Find every line of the records that has "Tomaten" and return it.

START The input

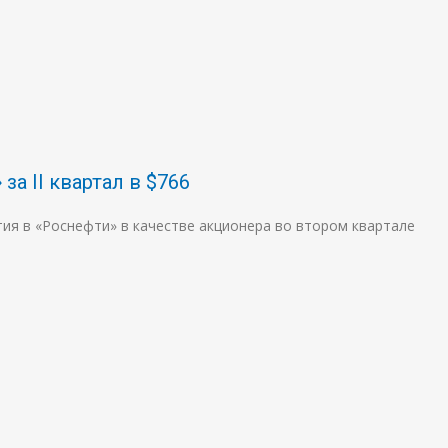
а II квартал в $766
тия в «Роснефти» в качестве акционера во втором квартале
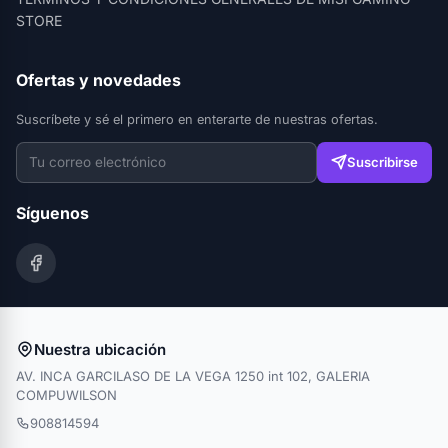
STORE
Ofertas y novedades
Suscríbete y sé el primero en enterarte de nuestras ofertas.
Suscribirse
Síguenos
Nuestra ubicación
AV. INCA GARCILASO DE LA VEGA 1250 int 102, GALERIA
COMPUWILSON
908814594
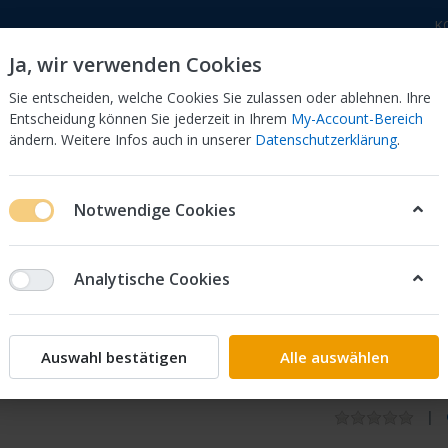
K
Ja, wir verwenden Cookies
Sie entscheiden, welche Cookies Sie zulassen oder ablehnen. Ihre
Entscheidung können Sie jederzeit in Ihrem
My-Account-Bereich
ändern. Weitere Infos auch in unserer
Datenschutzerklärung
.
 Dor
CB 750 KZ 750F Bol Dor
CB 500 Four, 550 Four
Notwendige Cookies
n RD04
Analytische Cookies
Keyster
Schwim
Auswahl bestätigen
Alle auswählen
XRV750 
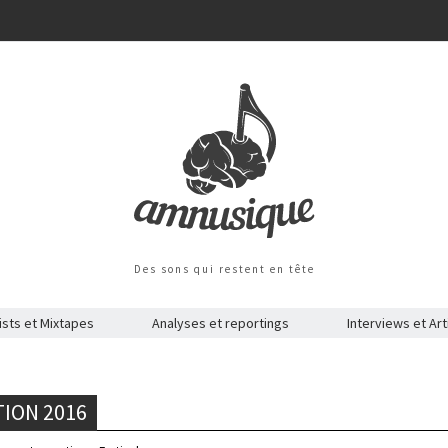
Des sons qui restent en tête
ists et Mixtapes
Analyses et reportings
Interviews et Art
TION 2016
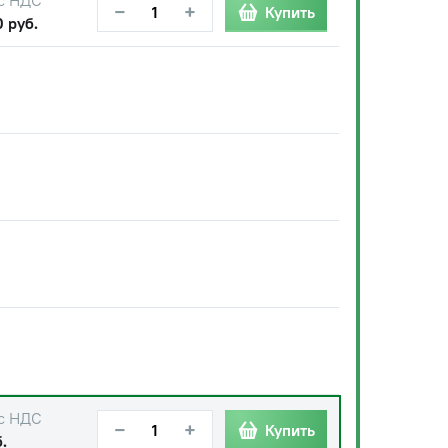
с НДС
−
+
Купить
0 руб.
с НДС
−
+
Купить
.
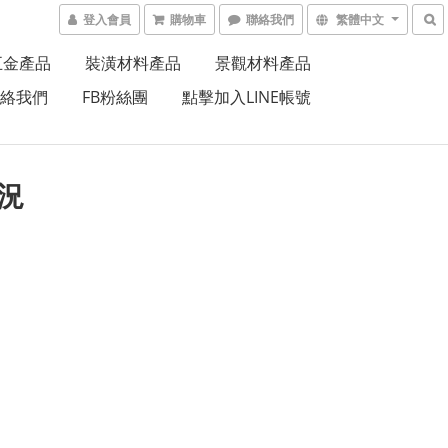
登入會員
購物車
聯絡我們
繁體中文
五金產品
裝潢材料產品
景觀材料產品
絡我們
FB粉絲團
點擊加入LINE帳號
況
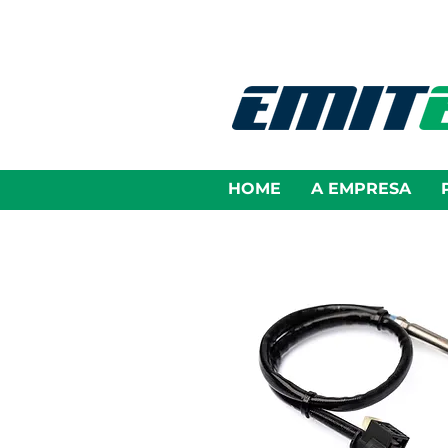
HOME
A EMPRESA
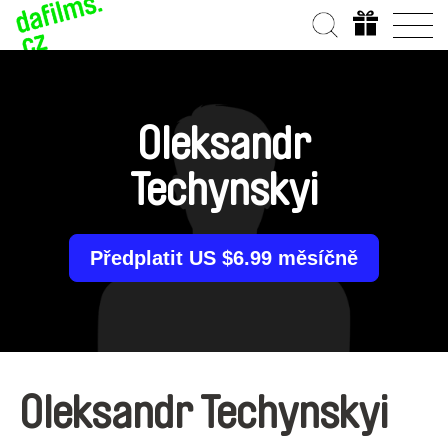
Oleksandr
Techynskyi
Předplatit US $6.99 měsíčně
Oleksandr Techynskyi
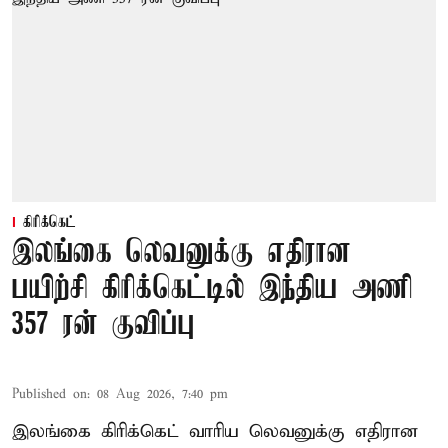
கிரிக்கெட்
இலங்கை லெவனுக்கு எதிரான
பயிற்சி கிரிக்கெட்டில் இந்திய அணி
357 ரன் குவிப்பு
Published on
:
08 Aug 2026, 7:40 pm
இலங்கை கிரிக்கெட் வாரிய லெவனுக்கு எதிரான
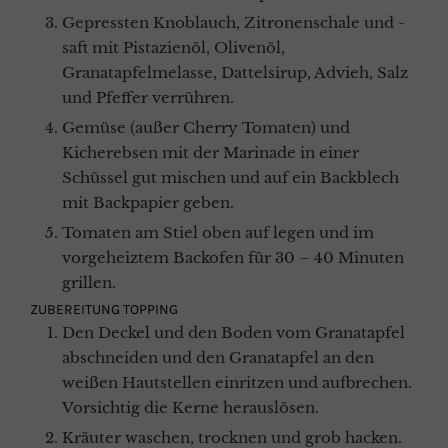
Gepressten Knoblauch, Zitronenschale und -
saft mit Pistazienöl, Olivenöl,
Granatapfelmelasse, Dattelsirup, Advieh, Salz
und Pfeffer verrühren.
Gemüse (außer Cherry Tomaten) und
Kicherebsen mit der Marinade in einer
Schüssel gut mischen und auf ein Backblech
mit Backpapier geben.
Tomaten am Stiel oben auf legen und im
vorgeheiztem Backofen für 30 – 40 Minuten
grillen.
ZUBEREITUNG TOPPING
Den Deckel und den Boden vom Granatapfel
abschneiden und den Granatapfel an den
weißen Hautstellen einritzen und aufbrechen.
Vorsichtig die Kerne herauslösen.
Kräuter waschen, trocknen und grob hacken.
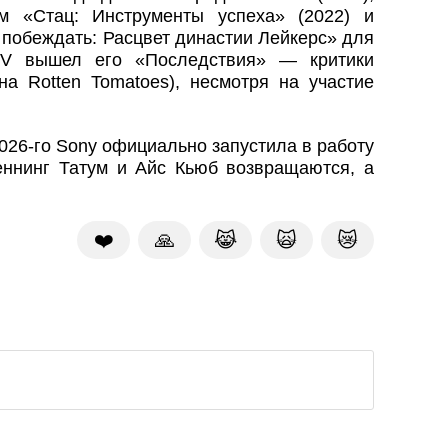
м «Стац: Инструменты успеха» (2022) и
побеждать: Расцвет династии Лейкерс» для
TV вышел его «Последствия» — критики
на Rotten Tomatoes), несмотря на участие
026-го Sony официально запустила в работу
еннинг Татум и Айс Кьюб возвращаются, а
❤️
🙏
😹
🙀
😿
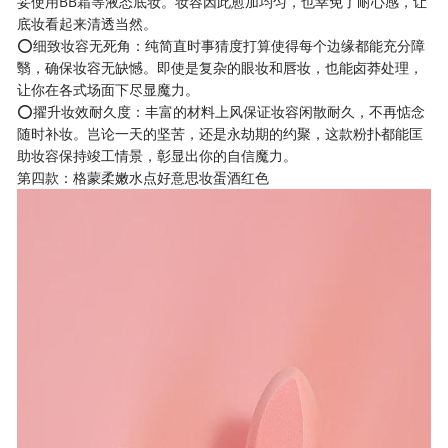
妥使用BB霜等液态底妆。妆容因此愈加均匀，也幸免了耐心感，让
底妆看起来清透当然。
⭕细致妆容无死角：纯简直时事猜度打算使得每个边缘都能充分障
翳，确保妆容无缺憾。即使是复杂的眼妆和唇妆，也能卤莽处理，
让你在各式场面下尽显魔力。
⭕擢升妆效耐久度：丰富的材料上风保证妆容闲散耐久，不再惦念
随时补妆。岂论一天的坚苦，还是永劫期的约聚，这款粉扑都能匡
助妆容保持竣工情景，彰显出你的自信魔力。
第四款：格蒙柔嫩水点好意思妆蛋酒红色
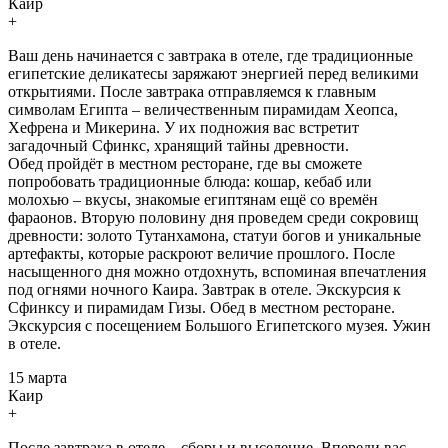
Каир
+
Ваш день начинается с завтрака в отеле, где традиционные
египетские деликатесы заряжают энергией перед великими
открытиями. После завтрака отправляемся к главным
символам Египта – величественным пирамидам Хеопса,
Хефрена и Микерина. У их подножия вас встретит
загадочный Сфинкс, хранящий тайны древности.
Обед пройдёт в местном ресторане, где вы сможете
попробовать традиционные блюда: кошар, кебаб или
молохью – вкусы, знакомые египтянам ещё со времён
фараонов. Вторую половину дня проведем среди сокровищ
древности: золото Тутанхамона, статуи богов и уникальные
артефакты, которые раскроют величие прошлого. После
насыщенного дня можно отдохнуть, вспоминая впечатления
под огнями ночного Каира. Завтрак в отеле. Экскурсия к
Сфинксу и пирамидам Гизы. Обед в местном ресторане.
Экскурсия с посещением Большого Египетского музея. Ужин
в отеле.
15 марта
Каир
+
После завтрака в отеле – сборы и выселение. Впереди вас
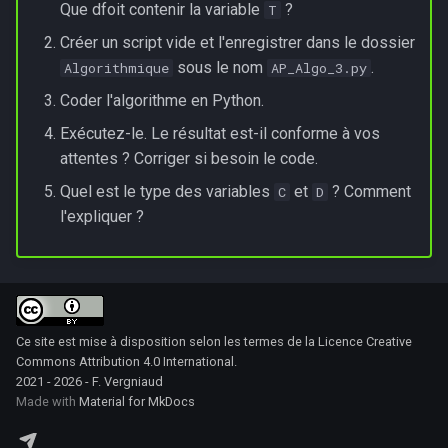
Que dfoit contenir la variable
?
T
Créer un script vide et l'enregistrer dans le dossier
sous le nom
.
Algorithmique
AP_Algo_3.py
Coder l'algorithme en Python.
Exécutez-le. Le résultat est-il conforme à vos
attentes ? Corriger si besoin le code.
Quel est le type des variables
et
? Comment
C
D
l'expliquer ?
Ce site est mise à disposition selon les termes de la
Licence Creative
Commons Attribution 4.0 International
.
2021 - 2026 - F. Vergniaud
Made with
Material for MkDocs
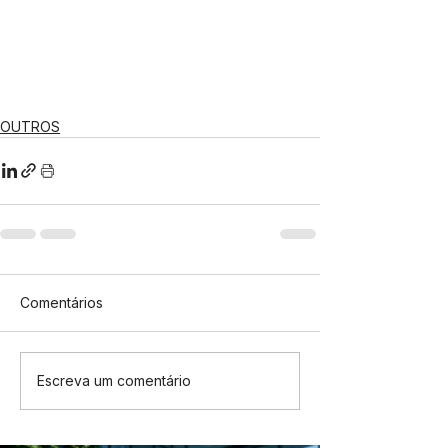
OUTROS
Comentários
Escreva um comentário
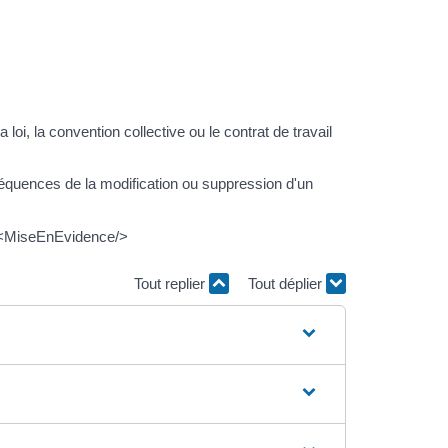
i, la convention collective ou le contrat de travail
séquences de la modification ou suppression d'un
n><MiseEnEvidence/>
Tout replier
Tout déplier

END The input

**Written response**
Gemüse (außer Cherry Tomaten) und
Tomaten am Stiel oben auf legen und im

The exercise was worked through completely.